Clearly the Shepard case was “more than a murder story” for the Post and
other establishment press outlets because they are promoting hate-crimes
legislation under the guise of reporting news. The Post’s own national news
editor characterizes the sensational murder of Jesse Dirkhising as “routine.” God help us if it is
“routine.” I don’t doubt, for a minute, given the media myopia on such
stories, that there are many other Jesse Dirkhisings being ignored. But, God
help us if it ever becomes “routine.”

“The story of the Sept. 26 death of Jesse Dirkhising in Rogers, Ark., and
the arrest of two male suspects, wasn’t transmitted on the Associated Press’
national news wires until Oct. 29,” Shipp continues.
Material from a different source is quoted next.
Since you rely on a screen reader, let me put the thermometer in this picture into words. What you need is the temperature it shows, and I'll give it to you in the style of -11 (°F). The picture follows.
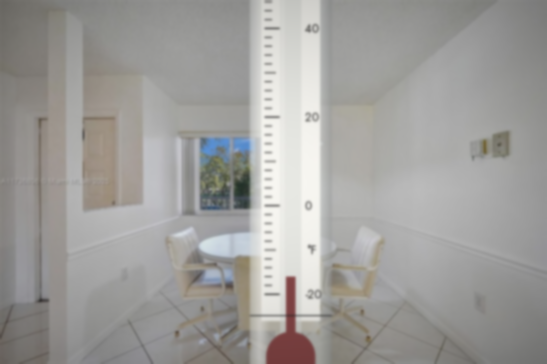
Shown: -16 (°F)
The Post, considering
this a “routine” story, carried a news brief on Oct. 30.

True, the monopoly establishment news organization known as the Associated
Press didn’t cover the story until Oct. 29. It was forced to do so primarily
by the coverage of the case in this column and in a news story in the
Washington Times the very same day — Oct. 22. Still, aware of many of the
details of this horrendous murder case, the Post still considered it
“routine” and briefed it Oct. 30.

Even Shipp seems to agree the Post underplayed it. And the Associated Press
now acknowledges blowing the story in the first place. But rather than thank
a colleague for bringing an admittedly important national story to light on
the fastest-growing news service on the Internet, Shipp chose to demean me
by linking my name with David Duke.

“For a variety of reasons, some people insist upon depicting the Shepard and
Dirkhising slayings as equivalent,” writes Shipp. “Here at the Post,
however, the two are seen as quite different. A hate crime homicide such as
Shepard’s and, four months before that, James Byrd’s in Jasper, Tex., is, ‘a
special kind of killing,’ the Post has editorialized. ‘It tells a segment of
American society that its physical safety is at risk.’”

Well, I’ve got news for Shipp and his friends on the Post’s editorial page:
The Dirkhising case illustrates that there is a physical risk to a segment
of American society — namely young boys. Keep in mind that Jesse’s guardians
saw nothing wrong with a 13-year-old boy spending weekends with a homosexual
couple. That’s crazy. But the national climate that fosters such poor
judgment was created, in part, by the kind of selective, politically
influenced reporting we witnessed at the Post and the AP.

“Arkansas authorities have not characterized the Dirkhising death as a hate
crime,” Shipp continues. “Matthew Shepard’s death sparked public expressions
of outrage that themselves became news. That Jesse Dirkhising’s death has
not done so to date is hardly the fault of the Washington Post.”

I don’t recall the Post and the AP waiting to see if Wyoming authorities
characterized the Shepard case as a hate crime. They declared it one. Jesse
Dirkhising’s death has, by now, also sparked public expressions of outrage.
Yet, the Post has still not covered it with an enterprising news report —
only with Shipp’s pathetic excuses and rationalizations. What does that tell
you?

If Shipp would like to debate this issue with me personally — online, on
radio, on television or in print — I invite him to stand toe to toe with me
like a man rather than use his Post column to make ad hominem slurs and
innuendoes. Just name the time and place. Of course, I won’t hold my breath.
But, just in case he’s got the cojones, I can be reached by
e-mail and eagerly await the challenge.